Yeah, probably.  In the current system design it didn't seem to be
necessary because collecting the collector process's own stderr output
is usually not all that critical.  If we had the postmaster dup its
original stderr and the collector dup it back, that would be a more
complete but more complex solution.  (dup2 works on Windows, no?)
        regards, tom lane


Re: WIP - syslogger infrastructure changes

From
Magnus Hagander
Date:
On Sat, Sep 26, 2009 at 17:43, Tom Lane <tgl@sss.pgh.pa.us> wrote:
> Robert Haas <robertmhaas@gmail.com> writes:
>> On Fri, Sep 25, 2009 at 5:22 PM, Robert Haas <robertmhaas@gmail.com> wrote:
>>> AIUI the problem is that when logging_collector is on, we throw away
>>> the original stderr.  That's OK as long as you never try to switch
>>> back to it.
>
>> BTW, this seems like it could be fixed with some appropriate file
>> descriptor management in postmaster.  No?
>
> Yeah, probably.  In the current system design it didn't seem to be
> necessary because collecting the collector process's own stderr output
> is usually not all that critical.  If we had the postmaster dup its
> original stderr and the collector dup it back, that would be a more
> complete but more complex solution.  (dup2 works on Windows, no?)

Yeah, they should.

Not sure how that works through process boundaries though, we do some
special fiddling for any handles that need to be inherited.

-- Magnus HaganderMe: http://www.hagander.net/Work: http://www.redpill-linpro.com/


Re: WIP - syslogger infrastructure changes

From
Joshua Tolley
Date:
On Sat, Sep 26, 2009 at 11:43:46AM -0400, Tom Lane wrote:
> complete but more complex solution.  (dup2 works on Windows, no?)

Unless I'm misreading syslogger.c, dup2() gets called on every platform.

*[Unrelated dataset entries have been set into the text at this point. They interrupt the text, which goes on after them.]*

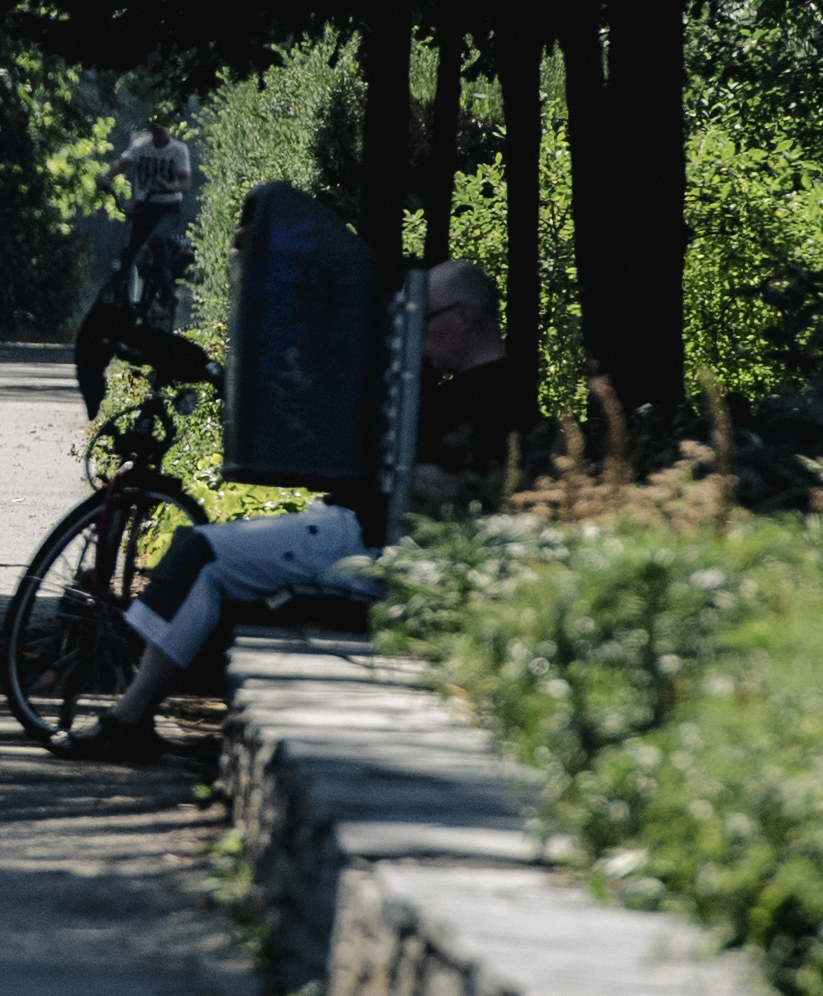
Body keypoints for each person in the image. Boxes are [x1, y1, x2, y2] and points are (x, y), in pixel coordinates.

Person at [52, 259, 507, 759]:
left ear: (463, 317)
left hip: (368, 544)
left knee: (202, 551)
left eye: (428, 319)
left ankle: (127, 720)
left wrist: (391, 469)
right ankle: (132, 713)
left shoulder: (494, 397)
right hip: (355, 530)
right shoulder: (464, 390)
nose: (418, 336)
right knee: (202, 552)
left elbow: (461, 489)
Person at [114, 113, 198, 319]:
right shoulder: (141, 147)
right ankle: (120, 299)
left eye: (161, 126)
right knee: (128, 251)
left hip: (167, 209)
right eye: (154, 125)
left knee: (158, 239)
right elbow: (122, 163)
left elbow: (185, 183)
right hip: (143, 207)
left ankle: (167, 287)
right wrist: (106, 178)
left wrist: (169, 187)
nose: (157, 130)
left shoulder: (178, 150)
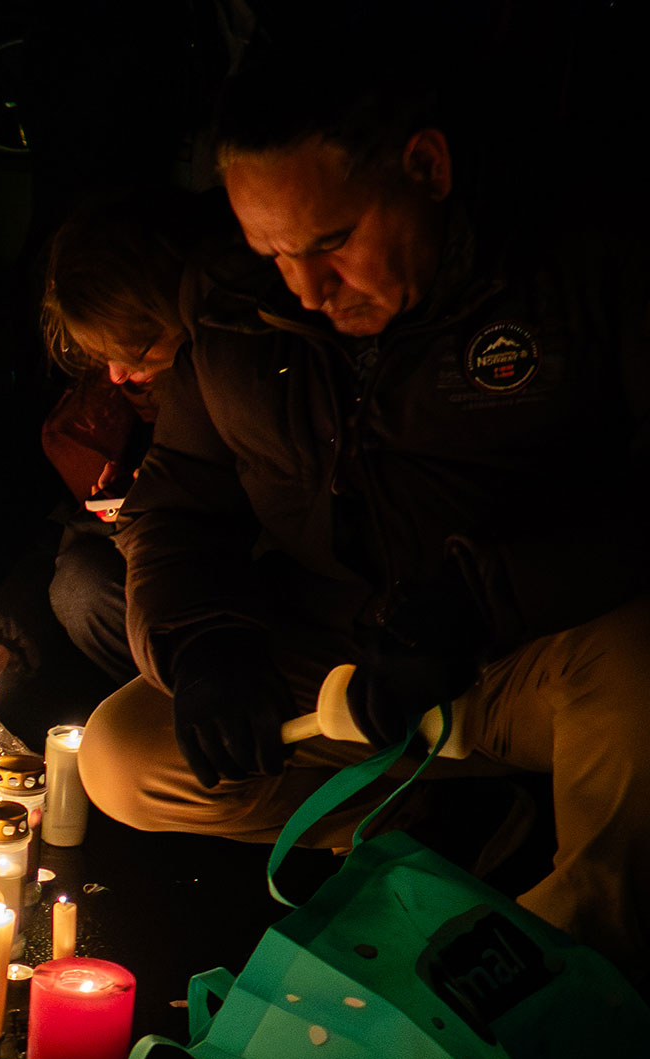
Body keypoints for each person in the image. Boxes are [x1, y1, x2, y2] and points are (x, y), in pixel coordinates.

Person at [76, 44, 650, 974]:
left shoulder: (575, 271)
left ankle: (558, 971)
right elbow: (181, 500)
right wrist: (204, 640)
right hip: (344, 662)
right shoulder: (233, 305)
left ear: (426, 169)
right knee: (123, 753)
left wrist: (480, 602)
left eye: (331, 243)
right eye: (272, 251)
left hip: (532, 653)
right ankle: (420, 821)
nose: (304, 288)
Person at [0, 190, 207, 713]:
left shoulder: (227, 388)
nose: (118, 375)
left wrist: (155, 508)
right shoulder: (110, 408)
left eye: (134, 349)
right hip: (162, 599)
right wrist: (1, 648)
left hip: (239, 600)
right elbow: (63, 533)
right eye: (104, 356)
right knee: (79, 581)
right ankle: (173, 715)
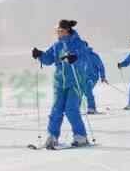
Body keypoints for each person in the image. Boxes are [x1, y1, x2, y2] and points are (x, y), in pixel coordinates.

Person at [32, 19, 90, 149]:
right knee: (56, 109)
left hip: (75, 81)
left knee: (71, 109)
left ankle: (81, 136)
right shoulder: (57, 45)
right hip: (59, 83)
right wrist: (40, 55)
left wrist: (75, 58)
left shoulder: (79, 44)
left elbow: (84, 58)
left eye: (61, 31)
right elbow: (48, 59)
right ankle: (52, 136)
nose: (59, 33)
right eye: (57, 31)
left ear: (68, 31)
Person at [82, 42, 107, 114]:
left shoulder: (93, 56)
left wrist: (103, 76)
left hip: (92, 77)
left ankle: (92, 108)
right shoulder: (79, 56)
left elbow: (100, 66)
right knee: (83, 92)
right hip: (82, 78)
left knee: (88, 90)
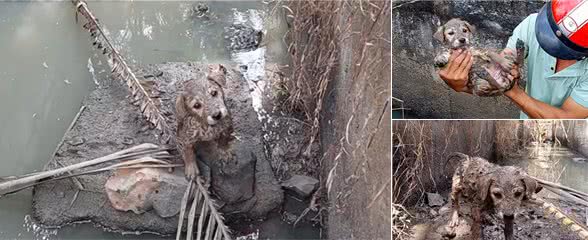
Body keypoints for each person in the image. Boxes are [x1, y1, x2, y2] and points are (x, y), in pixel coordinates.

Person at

I've started the wiki page in question:
http://wiki.postgresql.org/wiki/Logging_Brainstorm

It doesn't have anything linking to it right now, which might be a bad thing.

--
Joshua Tolley / eggyknap
End Point Corporation
http://www.endpoint.com

Re: WIP - syslogger infrastructure changes

From
Andrew Dunstan
Date:

Joshua Tolley wrote:
> On Sat, Sep 26, 2009 at 11:43:46AM -0400, Tom Lane wrote:
>   
>> complete but more complex solution.  (dup2 works on Windows, no?)
>>     
>
> Unless I'm misreading syslogger.c, dup2() gets called on every platform.
>   

Yes. Windows supports dup2(). See for example 
<http://msdn.microsoft.com/en-us/library/8syseb29(VS.80).aspx>

cheers

andrew



Re: WIP - syslogger infrastructure changes

From
Peter Eisentraut
Date:
On Sat, 2009-09-26 at 15:35 -0600, Joshua Tolley wrote:
> On Sat, Sep 26, 2009 at 11:43:46AM -0400, Tom Lane wrote:
> > complete but more complex solution.  (dup2 works on Windows, no?)
> 
> Unless I'm misreading syslogger.c, dup2() gets called on every platform.
> 
> I've started the wiki page in question:
> http://wiki.postgresql.org/wiki/Logging_Brainstorm

Most of the items listed there you can already do with a sufficiently
non-ancient syslog implementation.

Has anyone ever actually tested rsyslog and syslog-ng for performance
and robustness with PostgreSQL?  Half the ideas about on-disk queuing
and checkpointing and so on that have been mentioned recently seem to
come straight from their documentations.